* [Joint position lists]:
▼▼▼

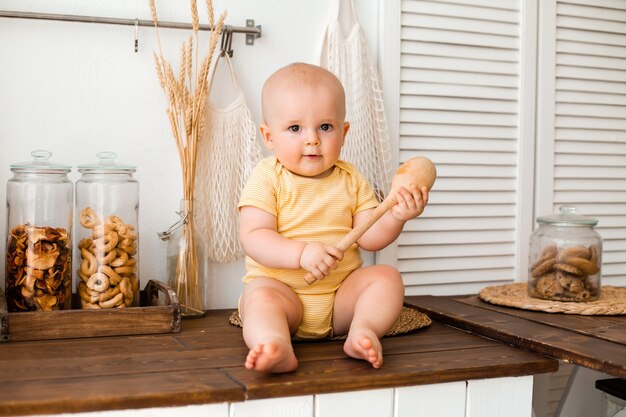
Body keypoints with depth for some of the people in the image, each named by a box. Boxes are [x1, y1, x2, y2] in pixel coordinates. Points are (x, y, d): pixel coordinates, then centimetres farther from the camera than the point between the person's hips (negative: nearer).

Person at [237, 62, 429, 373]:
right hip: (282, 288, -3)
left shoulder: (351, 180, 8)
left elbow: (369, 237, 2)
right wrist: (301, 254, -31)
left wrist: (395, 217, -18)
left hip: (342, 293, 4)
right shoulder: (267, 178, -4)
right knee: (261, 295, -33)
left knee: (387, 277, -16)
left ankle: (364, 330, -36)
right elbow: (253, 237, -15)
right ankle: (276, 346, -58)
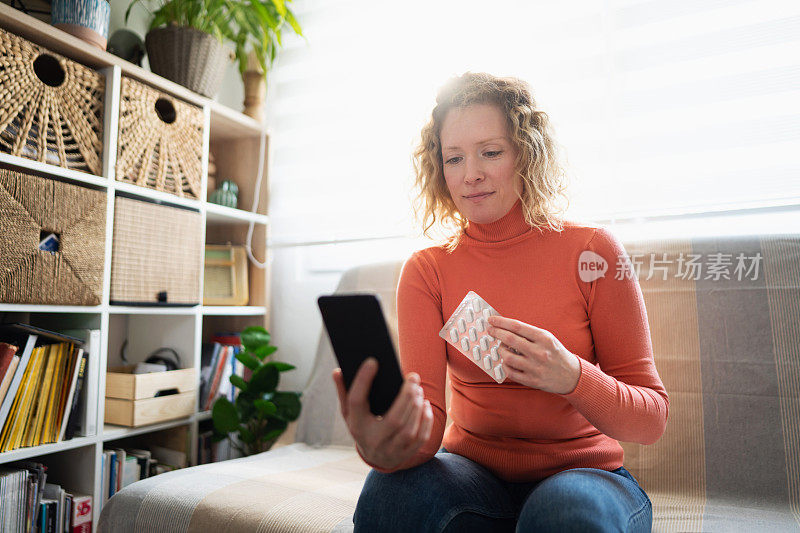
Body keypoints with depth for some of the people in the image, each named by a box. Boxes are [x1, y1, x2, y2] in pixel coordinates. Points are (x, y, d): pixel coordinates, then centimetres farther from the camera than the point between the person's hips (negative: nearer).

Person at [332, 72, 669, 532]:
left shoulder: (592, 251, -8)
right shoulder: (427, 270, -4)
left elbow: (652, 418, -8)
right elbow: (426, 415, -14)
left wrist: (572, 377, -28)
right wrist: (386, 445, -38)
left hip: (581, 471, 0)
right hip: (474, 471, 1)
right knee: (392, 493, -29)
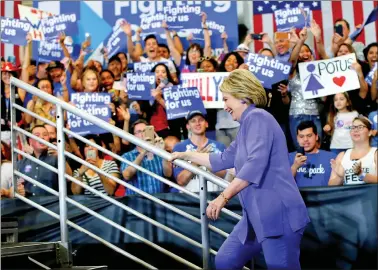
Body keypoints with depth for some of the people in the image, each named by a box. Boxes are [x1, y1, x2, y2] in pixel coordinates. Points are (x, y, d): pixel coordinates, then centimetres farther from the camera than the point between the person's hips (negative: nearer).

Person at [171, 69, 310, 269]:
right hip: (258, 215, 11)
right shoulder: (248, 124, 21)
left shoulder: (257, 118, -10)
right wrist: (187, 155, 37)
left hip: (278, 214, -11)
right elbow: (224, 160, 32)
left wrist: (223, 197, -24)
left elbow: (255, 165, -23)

▲▲▲
▼▼▼

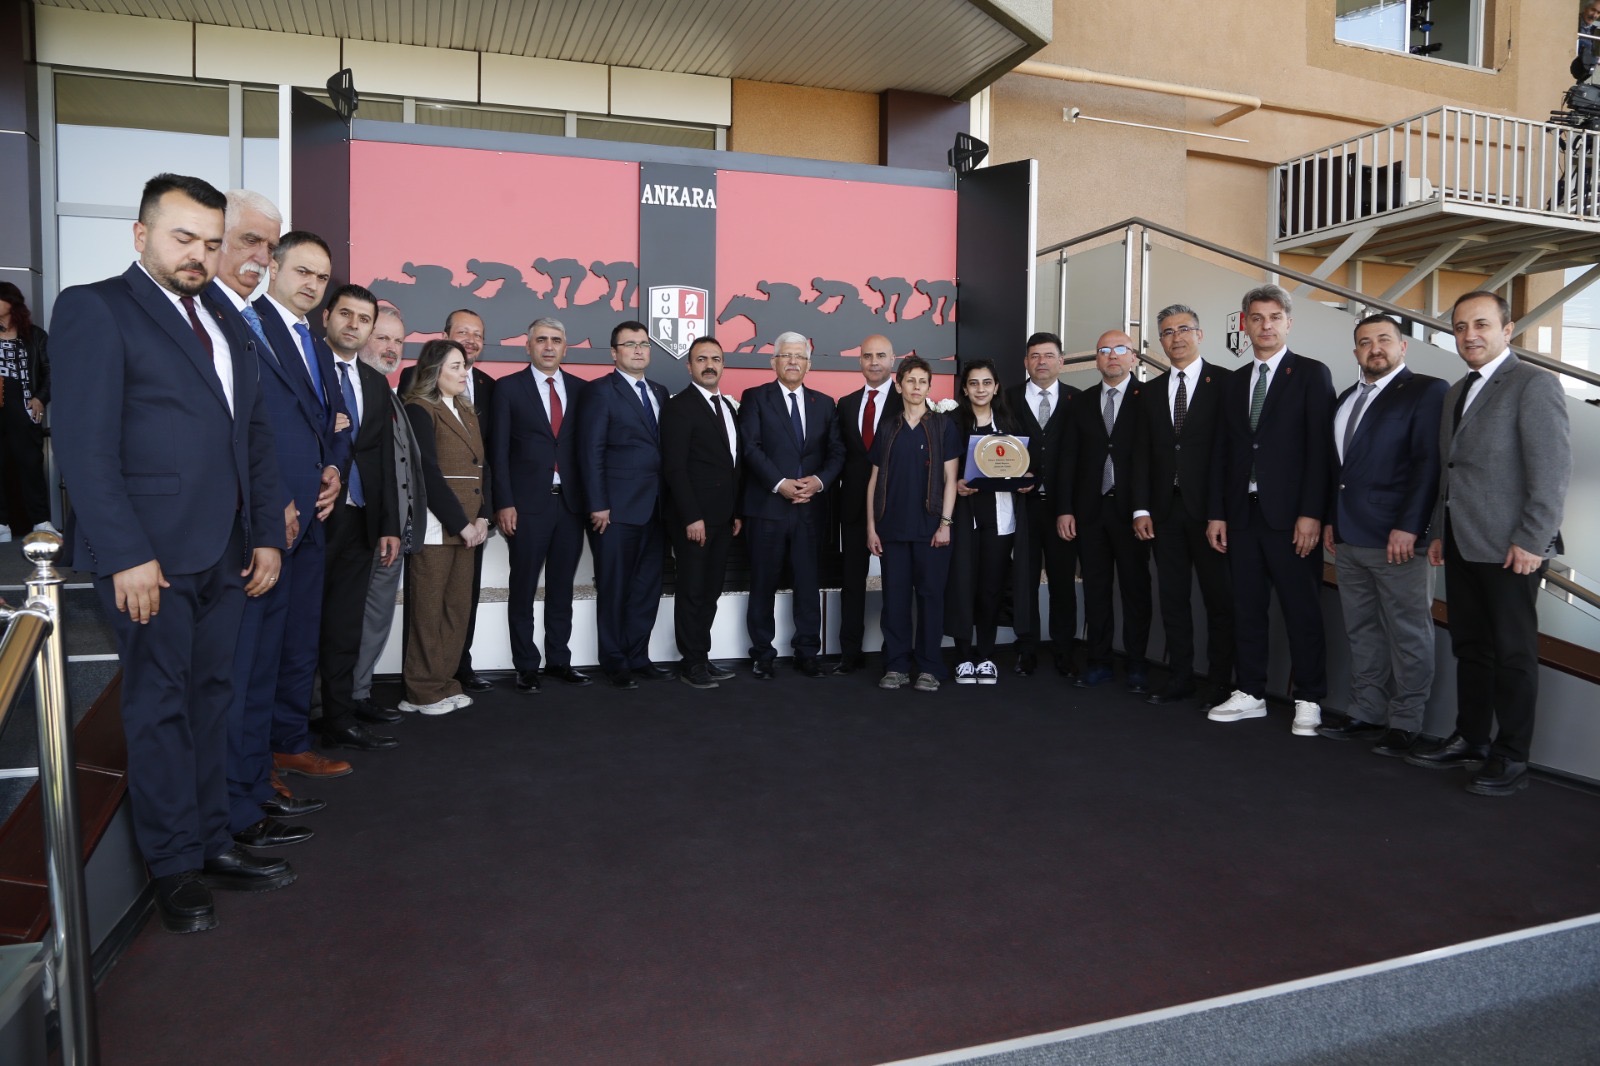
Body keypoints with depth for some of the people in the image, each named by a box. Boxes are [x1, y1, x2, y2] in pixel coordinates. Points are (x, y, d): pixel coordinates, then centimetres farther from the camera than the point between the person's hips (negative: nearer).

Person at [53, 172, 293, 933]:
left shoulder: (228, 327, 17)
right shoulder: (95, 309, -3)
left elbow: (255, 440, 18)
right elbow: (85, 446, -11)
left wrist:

▲▲▲
▼▼▼

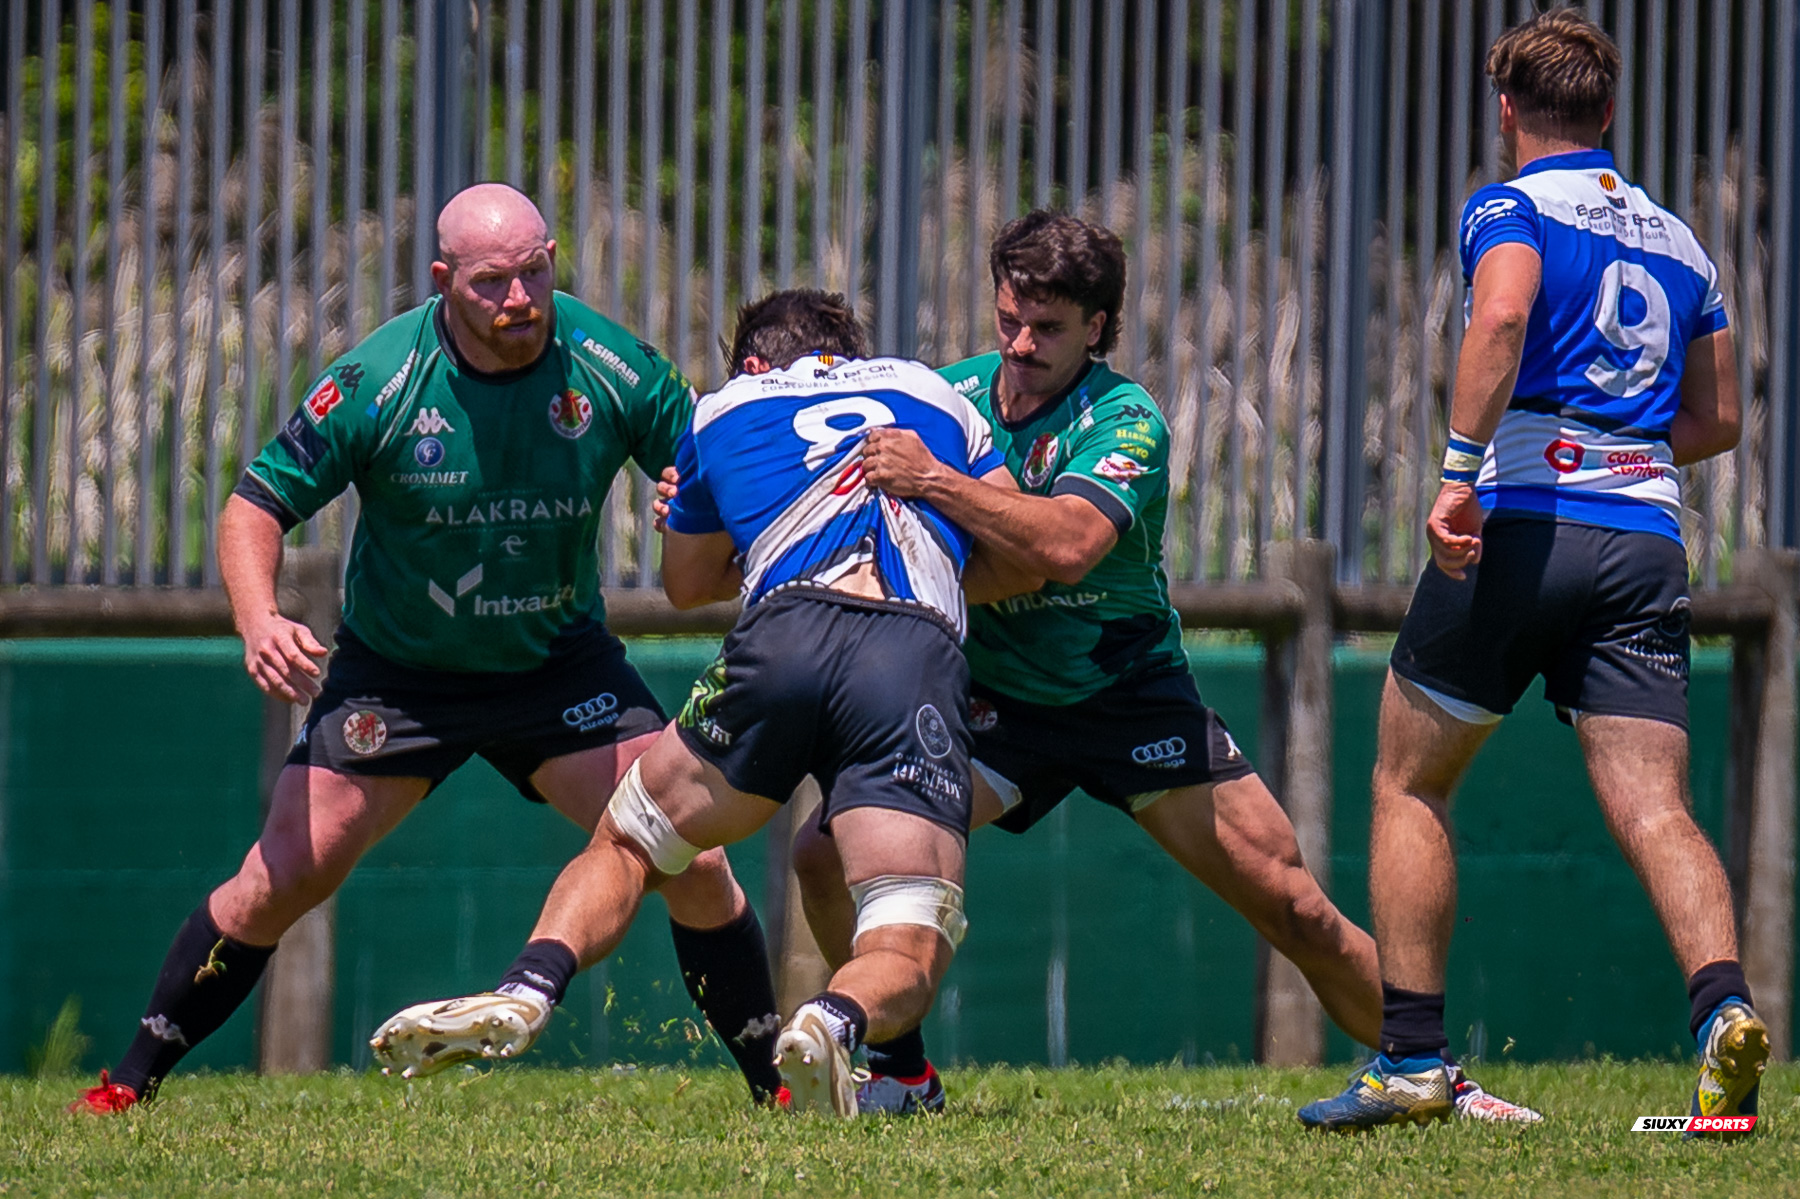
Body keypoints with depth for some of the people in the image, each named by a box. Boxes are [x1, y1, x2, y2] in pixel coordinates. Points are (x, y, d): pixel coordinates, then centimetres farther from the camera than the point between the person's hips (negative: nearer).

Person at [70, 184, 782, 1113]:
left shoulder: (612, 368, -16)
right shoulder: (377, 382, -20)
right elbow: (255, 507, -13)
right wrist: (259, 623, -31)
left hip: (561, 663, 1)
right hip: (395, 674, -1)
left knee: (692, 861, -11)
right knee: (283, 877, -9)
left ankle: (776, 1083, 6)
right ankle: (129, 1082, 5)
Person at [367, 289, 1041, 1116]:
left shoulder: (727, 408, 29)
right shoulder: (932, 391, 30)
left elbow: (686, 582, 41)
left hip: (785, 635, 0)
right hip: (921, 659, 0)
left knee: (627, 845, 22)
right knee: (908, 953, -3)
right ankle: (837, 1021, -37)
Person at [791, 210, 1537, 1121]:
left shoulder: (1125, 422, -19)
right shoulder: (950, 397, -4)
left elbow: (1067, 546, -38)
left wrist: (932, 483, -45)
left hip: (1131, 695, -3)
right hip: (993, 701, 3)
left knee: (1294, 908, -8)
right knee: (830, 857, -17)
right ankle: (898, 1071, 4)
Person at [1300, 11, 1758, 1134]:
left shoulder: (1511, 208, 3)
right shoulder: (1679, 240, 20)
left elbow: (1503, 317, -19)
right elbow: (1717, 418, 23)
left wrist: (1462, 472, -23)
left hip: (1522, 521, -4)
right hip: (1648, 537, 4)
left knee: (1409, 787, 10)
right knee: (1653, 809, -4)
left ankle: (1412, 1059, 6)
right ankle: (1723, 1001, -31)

▲▲▲

* [What the exercise asks]:
Among the entries above, the line containing "right hip: (258, 215, 11)", the line containing "left elbow: (255, 165, -23)", and all lines between them are to be restated word for word; nothing else belongs in the reply.

* [Your response]:
right hip: (258, 215, 11)
right shoulder: (248, 124, 21)
left shoulder: (257, 118, -10)
right wrist: (187, 155, 37)
left hip: (278, 214, -11)
right elbow: (224, 160, 32)
left wrist: (223, 197, -24)
left elbow: (255, 165, -23)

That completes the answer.